During July of 1918 enrollment dropped to 165 boys.  “Children… were obtained from the Juvenile Court and from parents and guardians who commit their children to the Brothers’ care.  Of these, at present, there are 15 whole orphans, 64 half orphans, 120 court children, 4 abandoned children and 62 so-called borders…” The school could no longer be called an “orphanage” or “Orphanage Asylum.”  The terms no longer really fit.  It accommodated a much larger part of the community needs and the following report by an agent of the State Board of Control indicates that the activities had expanded beyond the restrictive definitions of an “asylum.”

Daily Program:

  • 6:45am - Rise

  • 7:15am Mass

  • 8:00am - Breakfast, followed by chores and play

  • 10:00am to 12:45pm - School

  • 1:00pm - Lunch    

  • 2:00pm to 4:30pm - School, followed by band, chores and play

  • 7:00pm - Supper, followed by play and study

  • 9:00pm - Washroom

  • 9:30pm - Bed in summer

By 1918, the schoolrooms had become inadequate.  They were poorly lighted and generally run down.  There were eight grades as in a public school and about 35 to 40 pupils in each class.  There was no kindergarten and no special classes for retarded or handicapped children.  The school, however, had in many ways compensated by continuing to develop an increasingly healthy and pleasant environment for the children.  The boys were shown a movie every week.  There were occasional lectures and theatricals produced by the boys themselves.  Hand ball, basketball and baseball were the favorite sports.

In 1921, the Christian Brothers gave up management of St. Vincent’s.  The Dominican Sisters agreed to take over the domestic work and the next year there were no teachers among the religious groups.  The Archbishop turned to the Marin County Superintendent of Schools.  St. Vincent’s was located in the Dixie School District where another school, the small one-room school known as the Dixie School, was located.  It had only ten pupils.  St. Vincent’s proposed to add nearly 400 pupils to the school roll of the district.  The only possible place for classes was in St. Vincent’s own building.

With the help of the State Superintendent of Schools, Mr. Will C. Wood, the County Superintendent of Schools, Mr. James B. Davidson, with the cooperation of the Dixie District Board of Trustees, and with the financial backing, for five months, of Archbishop Hanna of San Francisco, St. Vincent’s School was able to continue.  The domestic help was secured from lay people, and the institution continued to do its job.  It is noteworthy that teachers from Marin County public schools left their regular jobs for a year to assist at St. Vincent’s.

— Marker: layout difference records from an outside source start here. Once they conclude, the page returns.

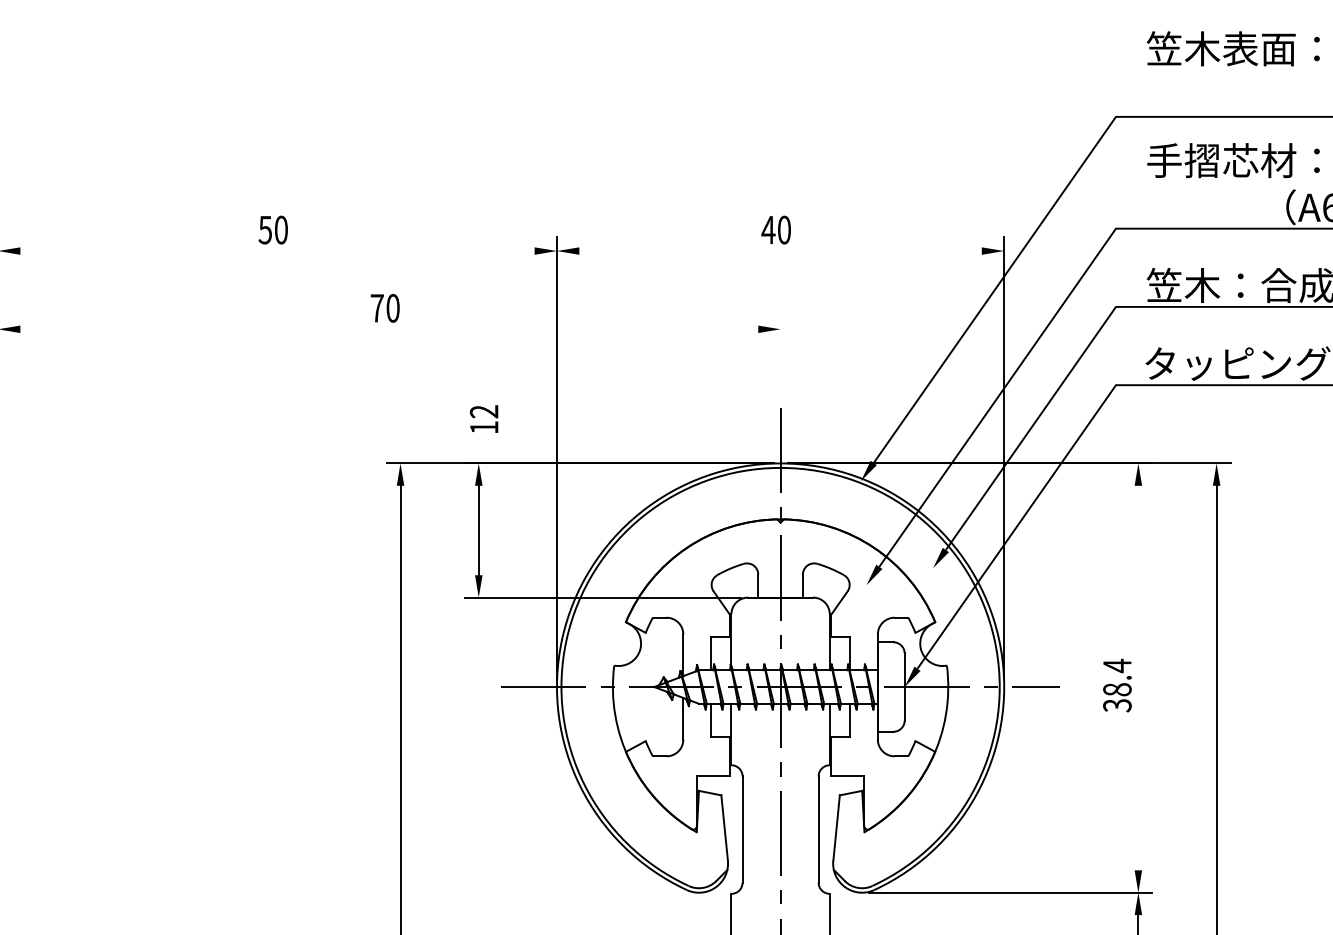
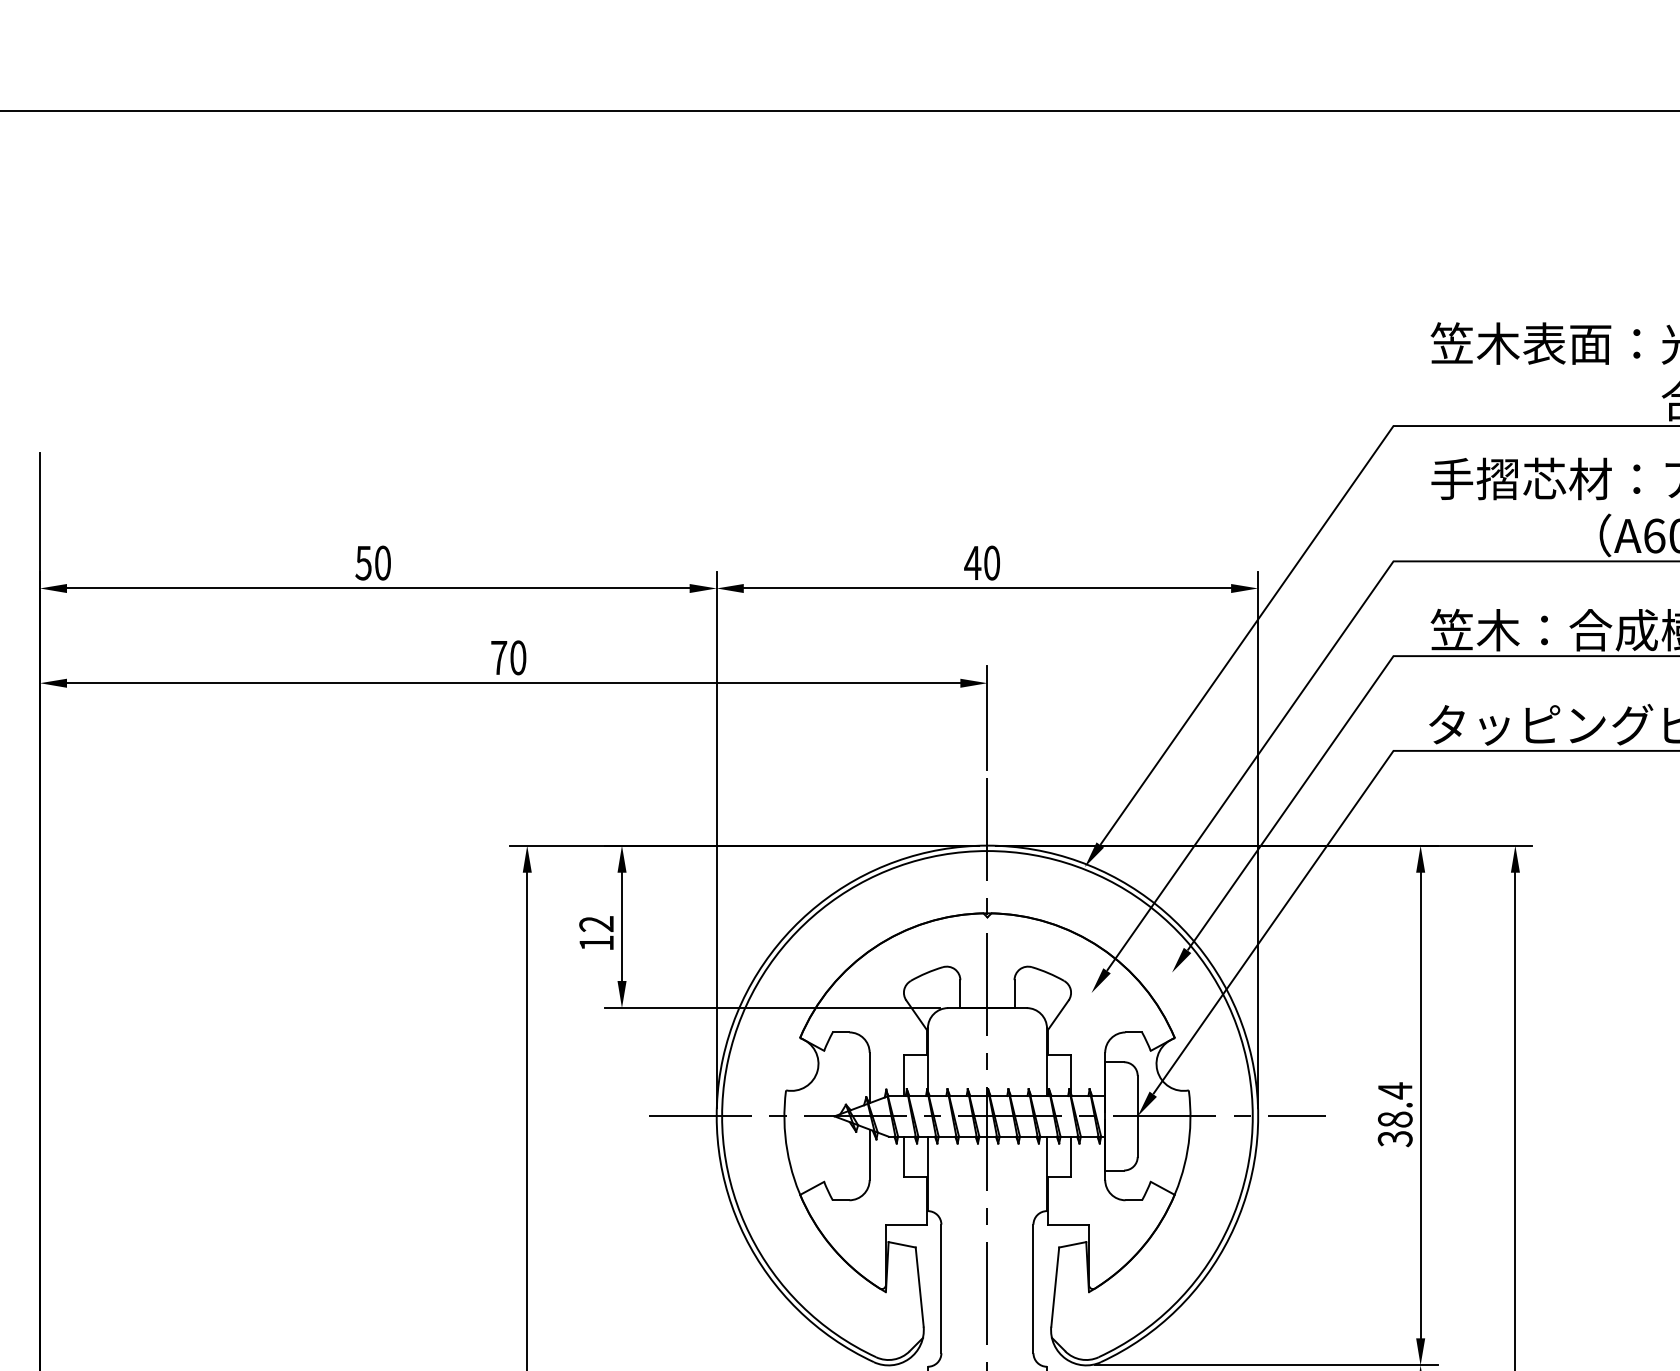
line: (277, 251) -> (378, 588), added
line: (780, 251) -> (987, 588), added
line: (389, 329) -> (513, 683), added
line: (780, 357) -> (987, 717), added
text: (484, 418) -> (596, 932), moved
line: (1138, 678) -> (1420, 1105), added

Between 1923 and 1930 several changes occurred: The best ideas of the cottage system were incorporated as new buildings were built; State Aid through the aid to needy program was available to pay for the older boys; for the first time the upper grades were structured into that of a Commercial High School; a two year academic high school was started with Latin, Algebra, geometry, history, English and religion; the name, St. Vincent’s School for Boys was formally adopted and the policy to accept no more delinquent boys was established; the C.Y.O. (Catholic Youth Organization) developed its program at the school; a new swimming pool and gymnasium were built; new hobby clubs and a Boy Scout group were organized.  

In 1937, religious policy liberalized and mass was made optional for the older boys.  These boys were free to go to confession as they wished.  The older boys, too, were allowed greater social freedom and attended functions at nearby schools.  They went into town to shows and both gave and attended dances.

In 1940, under the Direction of Father Weber, the school became virtually self-sufficient in meeting its food needs.  It raised all of its own meat, vegetables and fruits as well as poultry and milk cows.

All the old buildings were gradually replaced.  Food production was self-contained and the school was able to function on a budget with the help of the Community Chests of San Francisco and Marin County.  In 1954, St. Vincent’s School for Boys had established a well-rounded program in a beautiful and complete plant.  A library and infirmary had been added.  New shops and a grammar school were added.  The refinements of a social worker, director of athletics and part-time remedial teacher were instituted.